Document extract:
»»

Similarly, Rodney Alcala, the “Dating Game Killer,” appeared on a 1978 episode of the TV show, The Dating Game. At the time, he’d already committed several sexual assaults and homicides and been placed on the FBI’s Most Wanted list. A member of the casting team didn’t like Alcala's audition, but his wife said Alcala would be popular with female viewers. He got on the show.

Cheryl Bradshaw, the bachelorette, questioned the three eligible bachelors who sat on stools on the other side of a partition. Alcala answered most of her questions with playful sexual innuendo. He made her laugh, and she picked him for the date. However, once she met him, she found him creepy. She declined to go on the date.

Alcala was eventually convicted of seven murders, and he’s been charged with one more. During his trial, in which he defended himself, he showed that clip of The Dating Game to try to discredit a key piece of evidence. It didn’t work. He lost.

Although not game shows, other notable TV offender appearances include Stephen Port, a British killer of four gay men in East London. He appeared in 2015 on an episode of Celebrity Masterchef, helping a singer and an actress make pasta and meatballs. By then, he’d killed his first victim. In Vienna, Austria, Jack Unterweger played a game of chance by using his celebrity status to deflect suspicion as he killed nearly a dozen women. Influential writers and critics had helped to secure the convicted murderer’s release from prison because he'd shown writing talent. He embraced the spotlight and used his visibility to taunt police with their failure to catch the “the Vienna Courier.” Him. Yet his hubris, combined with his repetitive MO, turned his own game against him.

Killers who play the odds sometimes learn that the odds will actually play them.

««

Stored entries
»»

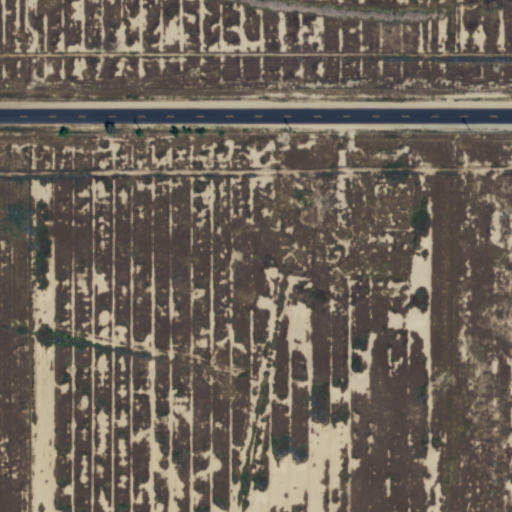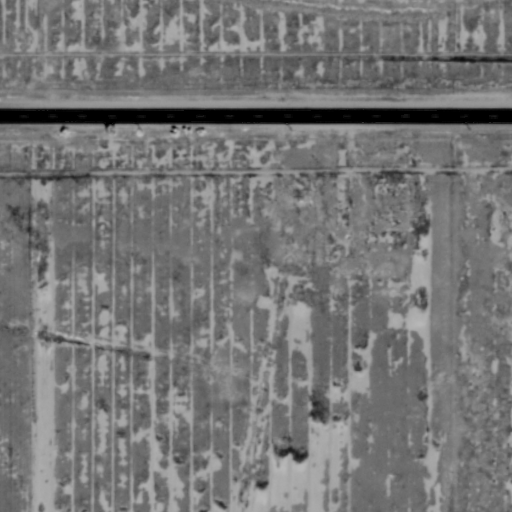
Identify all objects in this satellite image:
crop: (411, 3)
road: (255, 116)
road: (373, 313)
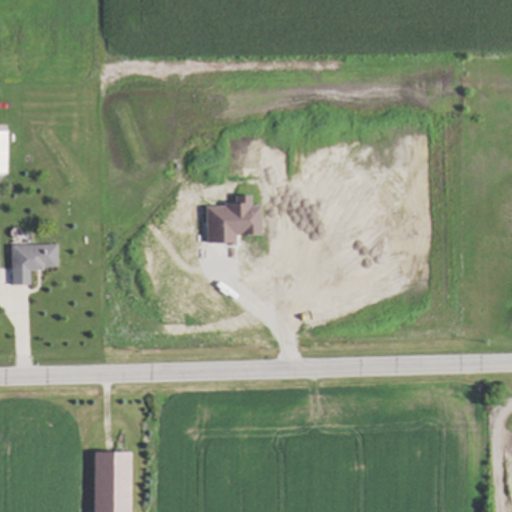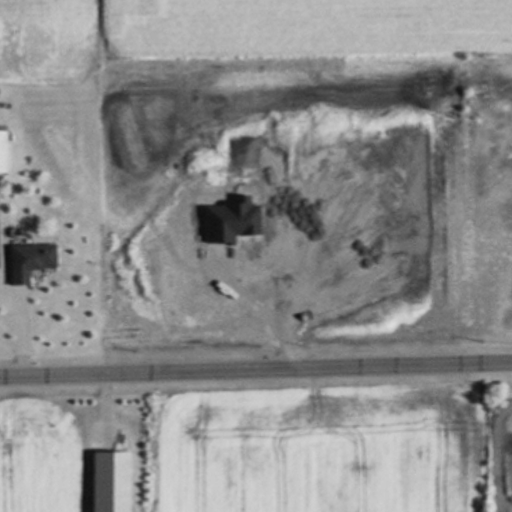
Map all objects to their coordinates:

««

The tasks:
1 - In the passage on killers' TV appearances, explain in one to three sentences why Jack Unterweger was released from prison.
2 - According to the passage on killers' TV appearances, what did Stephen Port help a singer and an actress make on Celebrity Masterchef?
3 - Please extract the passage on killers' TV appearances from "Cheryl Bradshaw, the" up to and including "on the date.", copied word for word.

Answers for the tasks:
1 - Unterweger, a convicted murderer, was released because he had shown writing talent. Influential writers and critics helped secure his release.

2 - Pasta and meatballs.

3 -
Cheryl Bradshaw, the bachelorette, questioned the three eligible bachelors who sat on stools on the other side of a partition. Alcala answered most of her questions with playful sexual innuendo. He made her laugh, and she picked him for the date. However, once she met him, she found him creepy. She declined to go on the date.